A Tecelã dos Raios de Sol

Áine (pronuncia-se Oniá ou Oine), cujo nome significa brilho, alegria, esplendor, radiância, glória e deleite, é uma divindade irlandesa arcaica extremamente complexa e multifacetada. Originalmente é uma deusa solar, que representa primariamente a abundância do verão, sendo também associada à lua, à luz, à fertilidade, ao prazer, ao amor, à fartura, à cura, à agricultura, à soberania e ao Povo do Sidhe (de onde vem o título de Rainha das Fadas), onde era conhecida como Lenan Sidhe, a amada do Sidhe.
Áine foi mencionada pela primeira vez em 890-910 no dicionário Sanas Cormaic com explicações em latim da etimologia dos termos irlandeses.
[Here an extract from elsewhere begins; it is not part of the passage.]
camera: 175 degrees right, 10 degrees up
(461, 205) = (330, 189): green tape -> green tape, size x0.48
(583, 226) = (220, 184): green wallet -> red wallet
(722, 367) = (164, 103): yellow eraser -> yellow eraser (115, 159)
Mais tarde, apareceram menções no século XII no livro Táin Bó Cúailnge e no século XV em Cath Finntrágha sobre a relação da Deusa com os cairns e resquícios neolíticos encontrados em duas colinas, perto de Lough Gur, consagradas à ela, onde ainda hoje ocorrem ritos em sua honra.
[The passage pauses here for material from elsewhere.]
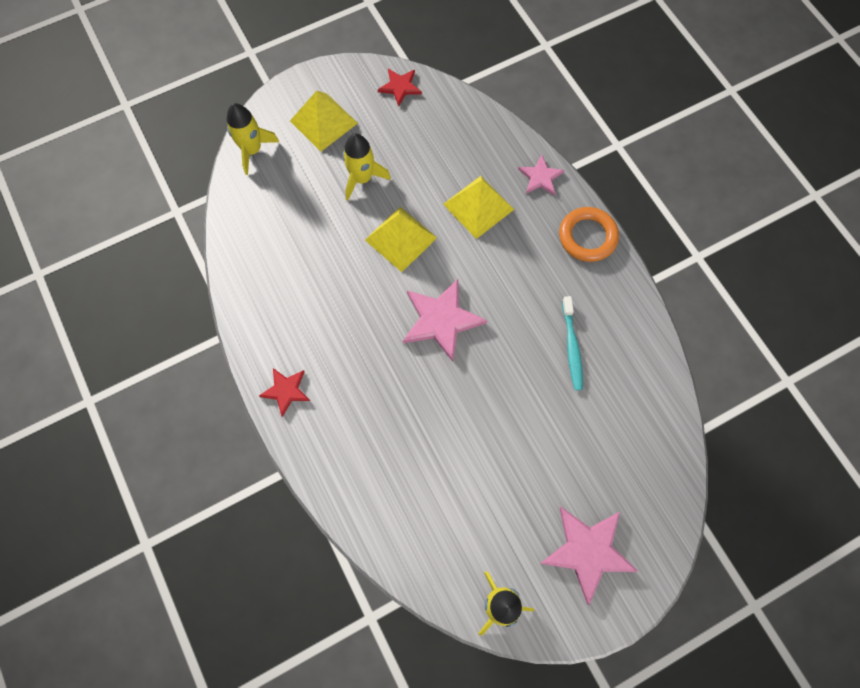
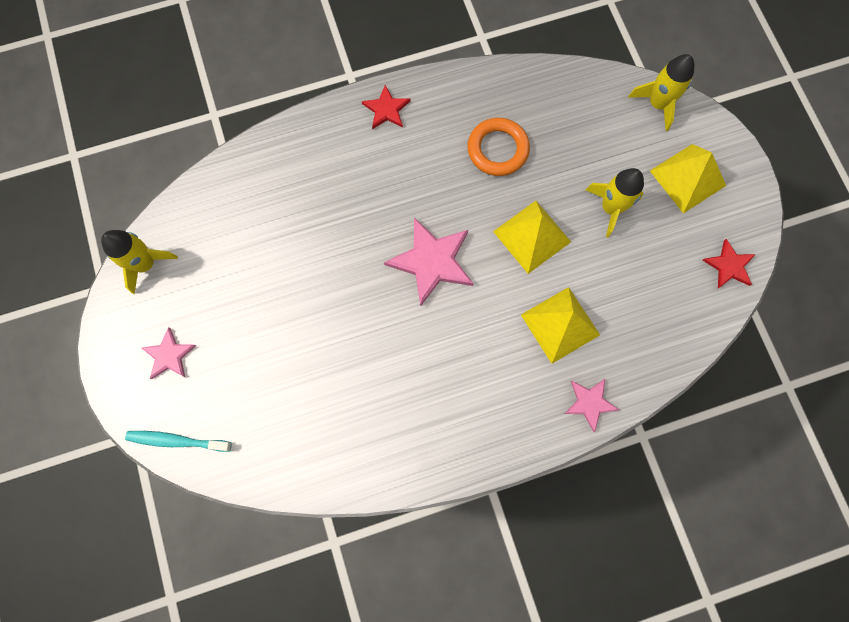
camera: 100 degrees right, 5 degrees up
(571, 347) = (377, 389): turquoise toothbrush -> turquoise toothbrush (177, 440)
(587, 236) = (505, 440): orange ring -> orange ring (497, 149)
(587, 551) = (169, 355): pink star -> pink star, size x0.57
Em alguns mitos, Áine é filha de Eogabail, dos Tuatha de Danaan, que é filho adotivo de Manannan MacLir, Deus do Mar. Em outros, ela é esposa do próprio Manannan MacLir. Em outros ainda, ela seria filha de Manannan MacLir. Seja qual for sua verdadeira origem, hoje obscurecida pela névoa do tempo, sua ligação direta ou indireta com o Mar é inegável.
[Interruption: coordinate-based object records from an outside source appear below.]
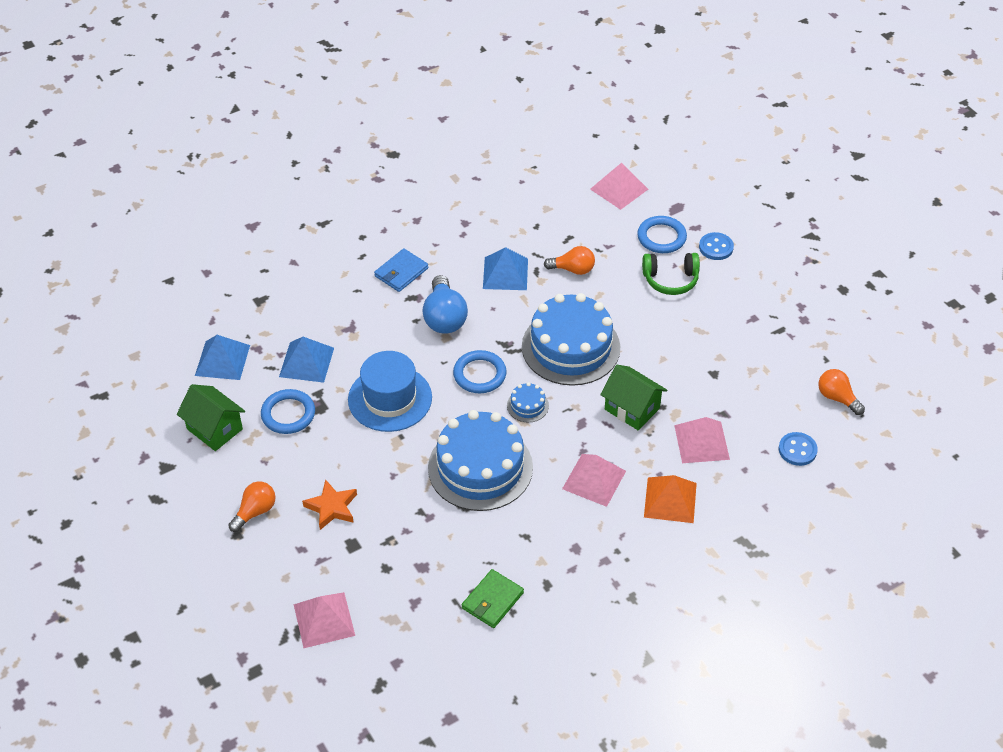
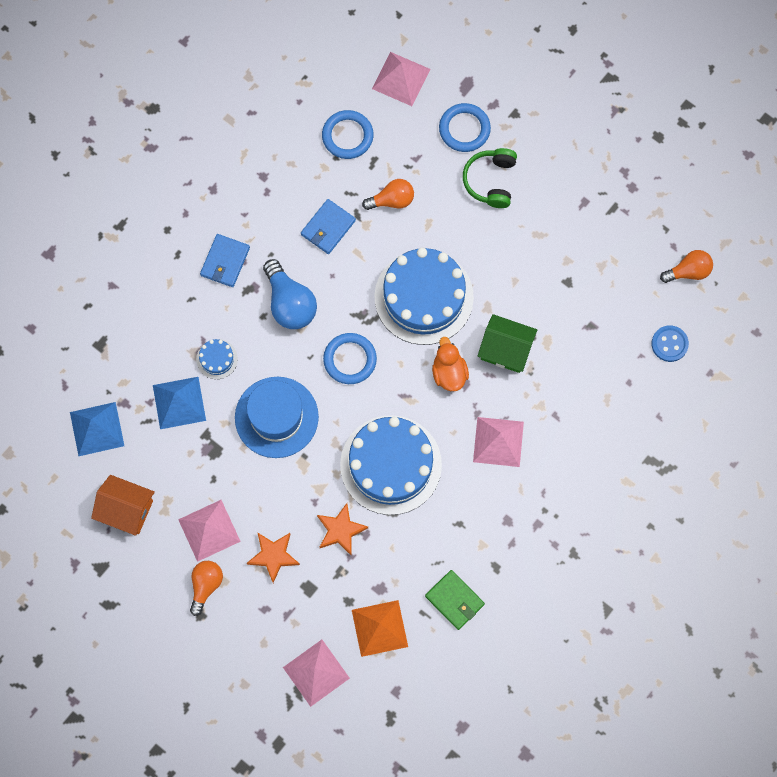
camera: 20 degrees left, 25 degrees up
(214, 429) = (126, 510): green house -> orange house
(288, 414) = (188, 468): blue ring -> blue ring (347, 136)
(407, 506) = (340, 530): none -> orange star
(492, 600) = (454, 600): green wallet -> green wallet turned 60 degrees counterclockwise
(505, 273) = (328, 227): blue pyramid -> blue wallet
(527, 405) = (408, 380): blue cake -> blue cake (217, 359)
(569, 411) = (449, 373): none -> orange duck
(670, 280) = (491, 181): green headphones -> green headphones turned 120 degrees clockwise
(670, 500) = (573, 439): orange pyramid -> orange pyramid (379, 628)
(701, 442) = (581, 365): pink pyramid -> pink pyramid (209, 530)
(716, 247) = (521, 124): blue button -> none
(837, 398) = (688, 271): orange light bulb -> orange light bulb turned 135 degrees clockwise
Segundo os mitos, Áine tem 2 irmãs e com elas, forma um aspecto de tríplice Deusa. Grianne (ou Grian), sua irmã gêmea, é também uma Deusa Solar, sendo Áine a representação do Sol do Verão (reinando do Solstício de Verão ao Solstício de Inverno ou a metade “clara” do ano) e sua irmã Grianne a representação do Sol Invernal (reinando do Solstício de Inverno ao Solstício de Verão ou a metade “escura” do ano). A outra irmã, chamada Fenne (ou Fan), é uma divindade marinha, ligada ao Outro Mundo e seus mistérios, também considerada uma Rainha das Fadas e uma Deusa da Beleza. Juntas, e levando-se em consideração a percepção moderna de vivência feminina, as 3 são associadas à Lua e seus aspectos sagrados, com a crença popular de que, quando a lua cheia aponta no céu, elas emergem de seus Sidhe, cavalgando juntas para rir e brincar em Lough Gur.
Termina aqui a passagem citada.